▶ **What to work on**: In the records below, find the line with "X16534Y11233D01*", then copy each line exactly until you have copied the line with "<source format=sv>". Leave any picture out.

▶ **Circuit design text data**:
+-------+

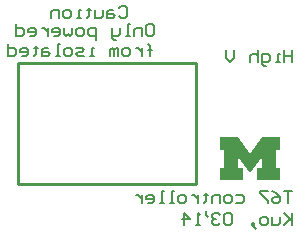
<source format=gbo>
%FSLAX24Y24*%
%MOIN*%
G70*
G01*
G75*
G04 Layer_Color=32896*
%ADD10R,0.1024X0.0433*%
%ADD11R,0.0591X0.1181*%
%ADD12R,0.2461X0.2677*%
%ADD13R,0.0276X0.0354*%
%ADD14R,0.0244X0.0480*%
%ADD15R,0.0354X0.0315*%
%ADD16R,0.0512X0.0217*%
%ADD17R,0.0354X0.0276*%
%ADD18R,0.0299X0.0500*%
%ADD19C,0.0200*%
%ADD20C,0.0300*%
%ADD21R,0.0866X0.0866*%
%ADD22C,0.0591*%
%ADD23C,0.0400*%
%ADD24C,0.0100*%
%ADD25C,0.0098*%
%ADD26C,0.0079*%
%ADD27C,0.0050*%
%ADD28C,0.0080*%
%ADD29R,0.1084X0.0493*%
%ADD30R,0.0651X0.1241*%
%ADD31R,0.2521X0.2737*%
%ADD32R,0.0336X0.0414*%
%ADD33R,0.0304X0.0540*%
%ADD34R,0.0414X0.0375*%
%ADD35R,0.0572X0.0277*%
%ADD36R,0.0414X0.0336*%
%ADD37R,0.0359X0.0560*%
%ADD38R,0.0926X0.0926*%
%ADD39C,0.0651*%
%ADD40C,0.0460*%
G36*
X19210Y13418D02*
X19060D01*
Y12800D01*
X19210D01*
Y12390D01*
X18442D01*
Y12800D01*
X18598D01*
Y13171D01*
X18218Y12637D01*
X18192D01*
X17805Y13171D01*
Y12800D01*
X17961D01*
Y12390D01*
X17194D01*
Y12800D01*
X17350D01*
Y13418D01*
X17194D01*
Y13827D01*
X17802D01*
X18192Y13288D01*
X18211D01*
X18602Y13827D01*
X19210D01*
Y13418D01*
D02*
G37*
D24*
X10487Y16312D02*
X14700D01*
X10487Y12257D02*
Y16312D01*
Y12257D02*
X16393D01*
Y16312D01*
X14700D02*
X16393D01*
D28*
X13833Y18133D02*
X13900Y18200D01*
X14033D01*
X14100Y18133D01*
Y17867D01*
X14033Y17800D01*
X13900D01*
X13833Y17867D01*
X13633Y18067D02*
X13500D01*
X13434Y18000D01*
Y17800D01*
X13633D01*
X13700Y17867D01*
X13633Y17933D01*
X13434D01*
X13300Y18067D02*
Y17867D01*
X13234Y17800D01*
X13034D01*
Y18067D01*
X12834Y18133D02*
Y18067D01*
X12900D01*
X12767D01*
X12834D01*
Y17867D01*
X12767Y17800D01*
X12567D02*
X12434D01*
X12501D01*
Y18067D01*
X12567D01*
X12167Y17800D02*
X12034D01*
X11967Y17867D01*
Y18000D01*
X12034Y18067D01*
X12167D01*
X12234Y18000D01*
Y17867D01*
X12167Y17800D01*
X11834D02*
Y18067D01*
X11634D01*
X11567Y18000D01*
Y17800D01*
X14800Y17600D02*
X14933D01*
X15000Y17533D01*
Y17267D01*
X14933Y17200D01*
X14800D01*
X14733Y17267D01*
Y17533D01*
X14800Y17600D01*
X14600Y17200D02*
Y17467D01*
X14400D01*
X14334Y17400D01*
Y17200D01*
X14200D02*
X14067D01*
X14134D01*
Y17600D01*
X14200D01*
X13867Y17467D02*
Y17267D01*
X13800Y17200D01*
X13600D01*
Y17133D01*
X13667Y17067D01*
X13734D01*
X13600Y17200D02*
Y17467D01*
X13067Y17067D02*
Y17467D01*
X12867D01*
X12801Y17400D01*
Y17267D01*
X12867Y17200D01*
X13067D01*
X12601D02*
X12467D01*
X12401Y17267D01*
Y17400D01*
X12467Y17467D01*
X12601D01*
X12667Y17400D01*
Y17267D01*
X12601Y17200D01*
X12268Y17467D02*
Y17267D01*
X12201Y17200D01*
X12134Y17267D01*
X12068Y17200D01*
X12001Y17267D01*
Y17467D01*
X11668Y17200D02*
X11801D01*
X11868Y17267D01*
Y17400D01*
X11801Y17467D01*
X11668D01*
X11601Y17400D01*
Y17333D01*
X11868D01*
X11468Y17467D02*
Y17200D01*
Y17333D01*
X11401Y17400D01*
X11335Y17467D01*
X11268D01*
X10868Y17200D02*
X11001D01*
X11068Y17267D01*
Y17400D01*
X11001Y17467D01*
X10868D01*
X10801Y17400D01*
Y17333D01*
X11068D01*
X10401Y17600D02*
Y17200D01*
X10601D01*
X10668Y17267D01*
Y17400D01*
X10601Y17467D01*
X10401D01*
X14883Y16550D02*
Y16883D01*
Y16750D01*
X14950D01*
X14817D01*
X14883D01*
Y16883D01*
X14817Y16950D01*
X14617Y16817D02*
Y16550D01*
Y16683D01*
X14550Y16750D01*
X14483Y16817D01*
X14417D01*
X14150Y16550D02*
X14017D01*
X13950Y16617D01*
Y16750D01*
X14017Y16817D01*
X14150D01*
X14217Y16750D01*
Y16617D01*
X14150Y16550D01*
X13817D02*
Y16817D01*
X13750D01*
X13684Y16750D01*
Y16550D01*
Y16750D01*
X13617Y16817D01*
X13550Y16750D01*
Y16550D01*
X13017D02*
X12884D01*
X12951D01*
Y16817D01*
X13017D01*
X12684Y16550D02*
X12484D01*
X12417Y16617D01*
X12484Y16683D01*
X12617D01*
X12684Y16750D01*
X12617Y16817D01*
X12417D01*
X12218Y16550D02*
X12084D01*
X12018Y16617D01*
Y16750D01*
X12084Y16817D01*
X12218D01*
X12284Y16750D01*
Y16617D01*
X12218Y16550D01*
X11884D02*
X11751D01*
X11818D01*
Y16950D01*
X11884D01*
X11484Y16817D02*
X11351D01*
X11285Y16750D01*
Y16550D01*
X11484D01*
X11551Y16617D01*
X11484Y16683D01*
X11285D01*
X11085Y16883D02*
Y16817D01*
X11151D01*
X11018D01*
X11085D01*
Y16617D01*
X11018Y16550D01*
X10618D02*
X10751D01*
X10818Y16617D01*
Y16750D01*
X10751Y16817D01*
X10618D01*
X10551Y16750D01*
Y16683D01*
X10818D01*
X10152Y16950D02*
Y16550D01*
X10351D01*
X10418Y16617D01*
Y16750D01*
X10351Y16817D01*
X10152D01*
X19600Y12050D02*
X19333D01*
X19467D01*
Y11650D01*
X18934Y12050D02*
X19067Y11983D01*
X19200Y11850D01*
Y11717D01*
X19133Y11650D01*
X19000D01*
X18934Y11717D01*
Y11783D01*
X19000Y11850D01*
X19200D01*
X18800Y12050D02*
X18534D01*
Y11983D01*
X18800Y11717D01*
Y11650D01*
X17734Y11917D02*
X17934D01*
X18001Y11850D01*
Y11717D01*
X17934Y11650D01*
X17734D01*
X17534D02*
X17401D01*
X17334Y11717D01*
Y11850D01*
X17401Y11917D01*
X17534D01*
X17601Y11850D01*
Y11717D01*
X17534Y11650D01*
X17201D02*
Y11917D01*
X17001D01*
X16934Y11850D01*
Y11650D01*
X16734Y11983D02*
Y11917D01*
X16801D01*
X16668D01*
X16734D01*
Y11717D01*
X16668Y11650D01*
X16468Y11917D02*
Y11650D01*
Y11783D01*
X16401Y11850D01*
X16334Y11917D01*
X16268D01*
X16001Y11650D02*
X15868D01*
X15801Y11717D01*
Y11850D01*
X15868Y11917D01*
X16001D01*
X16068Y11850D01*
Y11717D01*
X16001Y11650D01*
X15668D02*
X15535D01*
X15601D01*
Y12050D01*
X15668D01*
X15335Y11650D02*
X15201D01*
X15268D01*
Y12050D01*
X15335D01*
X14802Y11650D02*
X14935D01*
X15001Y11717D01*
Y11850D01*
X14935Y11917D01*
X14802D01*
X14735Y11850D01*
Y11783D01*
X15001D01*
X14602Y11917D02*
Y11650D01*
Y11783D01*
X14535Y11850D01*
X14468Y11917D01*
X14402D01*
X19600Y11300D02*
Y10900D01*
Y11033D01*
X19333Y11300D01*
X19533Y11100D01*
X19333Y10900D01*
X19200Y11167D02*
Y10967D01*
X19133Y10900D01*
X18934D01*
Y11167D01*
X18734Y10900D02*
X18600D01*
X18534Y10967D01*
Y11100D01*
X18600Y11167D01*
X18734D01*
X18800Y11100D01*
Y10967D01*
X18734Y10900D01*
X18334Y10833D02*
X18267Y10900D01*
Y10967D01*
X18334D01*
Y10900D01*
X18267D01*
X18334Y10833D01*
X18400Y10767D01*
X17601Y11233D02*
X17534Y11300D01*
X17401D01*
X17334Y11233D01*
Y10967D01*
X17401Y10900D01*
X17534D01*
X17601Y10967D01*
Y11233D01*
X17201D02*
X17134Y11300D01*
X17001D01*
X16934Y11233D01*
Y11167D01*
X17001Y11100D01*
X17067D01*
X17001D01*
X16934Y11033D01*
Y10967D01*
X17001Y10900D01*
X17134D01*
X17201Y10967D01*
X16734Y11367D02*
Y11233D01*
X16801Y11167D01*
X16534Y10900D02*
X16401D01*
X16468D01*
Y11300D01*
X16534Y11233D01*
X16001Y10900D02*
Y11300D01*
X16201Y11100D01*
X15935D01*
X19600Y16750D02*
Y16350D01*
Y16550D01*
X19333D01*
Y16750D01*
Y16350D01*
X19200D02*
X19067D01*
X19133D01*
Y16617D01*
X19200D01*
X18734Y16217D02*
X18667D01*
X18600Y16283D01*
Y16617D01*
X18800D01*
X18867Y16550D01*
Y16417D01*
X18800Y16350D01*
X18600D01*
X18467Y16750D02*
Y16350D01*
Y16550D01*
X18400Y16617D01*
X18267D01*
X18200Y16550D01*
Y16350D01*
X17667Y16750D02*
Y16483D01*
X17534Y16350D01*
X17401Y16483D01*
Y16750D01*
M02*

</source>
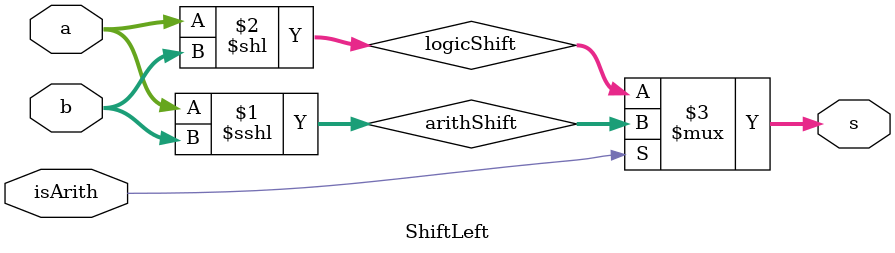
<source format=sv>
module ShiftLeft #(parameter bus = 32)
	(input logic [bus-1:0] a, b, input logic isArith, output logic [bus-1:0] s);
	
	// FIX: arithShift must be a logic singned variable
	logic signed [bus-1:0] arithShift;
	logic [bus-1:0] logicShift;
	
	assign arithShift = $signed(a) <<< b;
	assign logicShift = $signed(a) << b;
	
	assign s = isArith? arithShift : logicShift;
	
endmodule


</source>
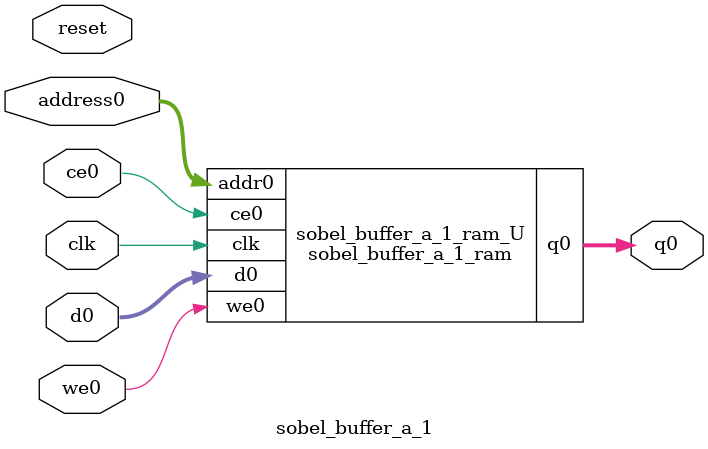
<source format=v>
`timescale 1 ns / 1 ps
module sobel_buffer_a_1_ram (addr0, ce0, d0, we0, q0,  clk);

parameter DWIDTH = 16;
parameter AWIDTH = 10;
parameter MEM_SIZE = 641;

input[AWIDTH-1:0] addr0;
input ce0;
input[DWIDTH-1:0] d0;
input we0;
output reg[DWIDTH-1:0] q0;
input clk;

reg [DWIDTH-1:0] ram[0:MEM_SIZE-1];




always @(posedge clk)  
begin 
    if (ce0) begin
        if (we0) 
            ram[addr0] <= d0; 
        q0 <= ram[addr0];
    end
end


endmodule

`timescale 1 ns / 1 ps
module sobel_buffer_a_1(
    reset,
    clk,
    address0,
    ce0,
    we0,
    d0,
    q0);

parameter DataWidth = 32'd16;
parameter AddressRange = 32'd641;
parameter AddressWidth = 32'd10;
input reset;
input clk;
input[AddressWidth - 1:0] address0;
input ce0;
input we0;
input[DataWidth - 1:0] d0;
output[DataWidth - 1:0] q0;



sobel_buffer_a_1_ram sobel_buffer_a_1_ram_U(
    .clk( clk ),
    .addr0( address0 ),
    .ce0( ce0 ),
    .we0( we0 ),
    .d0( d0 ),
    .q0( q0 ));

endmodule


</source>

+-------+

▶ **Completed exercise**:
X16534Y11233D01*
X16001Y10900D02*
Y11300D01*
X16201Y11100D01*
X15935D01*
X19600Y16750D02*
Y16350D01*
Y16550D01*
X19333D01*
Y16750D01*
Y16350D01*
X19200D02*
X19067D01*
X19133D01*
Y16617D01*
X19200D01*
X18734Y16217D02*
X18667D01*
X18600Y16283D01*
Y16617D01*
X18800D01*
X18867Y16550D01*
Y16417D01*
X18800Y16350D01*
X18600D01*
X18467Y16750D02*
Y16350D01*
Y16550D01*
X18400Y16617D01*
X18267D01*
X18200Y16550D01*
Y16350D01*
X17667Y16750D02*
Y16483D01*
X17534Y16350D01*
X17401Y16483D01*
Y16750D01*
M02*

</source>
<source format=sv>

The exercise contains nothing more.